According to ROSPA, driver fatigue may be a contributory factor in up to a fifth of road accidents, and up to one quarter of fatal and serious accidents. Research has found that in Europe, 40 per cent of drivers do not follow the recommended practice of taking a break every two hours on long journeys.
“The brain processes huge amounts of information when we are driving, but that may change as driver assistance technologies do some of the driving for us. Drivers also get tired, and their minds can wander. Identifying more quickly when this happens could be of critical importance,” said Stefan Wolter, research engineer, Research and Advanced Engineering, Ford of Europe.

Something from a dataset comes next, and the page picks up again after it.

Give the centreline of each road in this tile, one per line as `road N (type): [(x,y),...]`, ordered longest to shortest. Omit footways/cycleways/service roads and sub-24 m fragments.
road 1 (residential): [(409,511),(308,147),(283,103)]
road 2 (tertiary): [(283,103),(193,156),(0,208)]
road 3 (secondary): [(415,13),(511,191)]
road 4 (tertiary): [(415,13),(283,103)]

Ford is hoping that by identifying the brain responses that reveal lapses in concentration, it may then be possible to match the scans to their physical signs, which can include changes in heart rate or breathing. If a loss in concentration became apparent – such as if a change in heartbeat variability was detected via wearable technology – the vehicle could alert the driver.
Uniklinik RWTH Aachen in Germany is working with Ford on mapping brain patterns to driver’s reactions. The testing involves participants completing a driving simulation while their brain activity is scanned by an MRI machine. A specially positioned mirror enables the participants to see the simulation on the screen.
According to Ford, the scenario involves a three-lane motorway at night where a vehicle in the middle lane brakes suddenly and the participant has to take over and move the car to the left or right using a handheld device. The participants are also prompted by engine sounds to indicate which lane it is safe to move to.
The MRI machine scans the brain before and during these actions, while the researchers measure how quickly the participant reacts and if they make the right decision, and monitor changes to heart rate, breathing rate and other physiological measures.
“We believe that by capturing this data we could one day be able to generate unique physiological driver fingerprints so that drivers of the vehicles of the future can be prepared to react and to intervene immediately in case it is required,” said Professor Klaus Mathiak M.D. Ph.D., head of Psychoneurobiology and lead consultant for Psychosomatic Medicine, Uniklinik RWTH Aachen.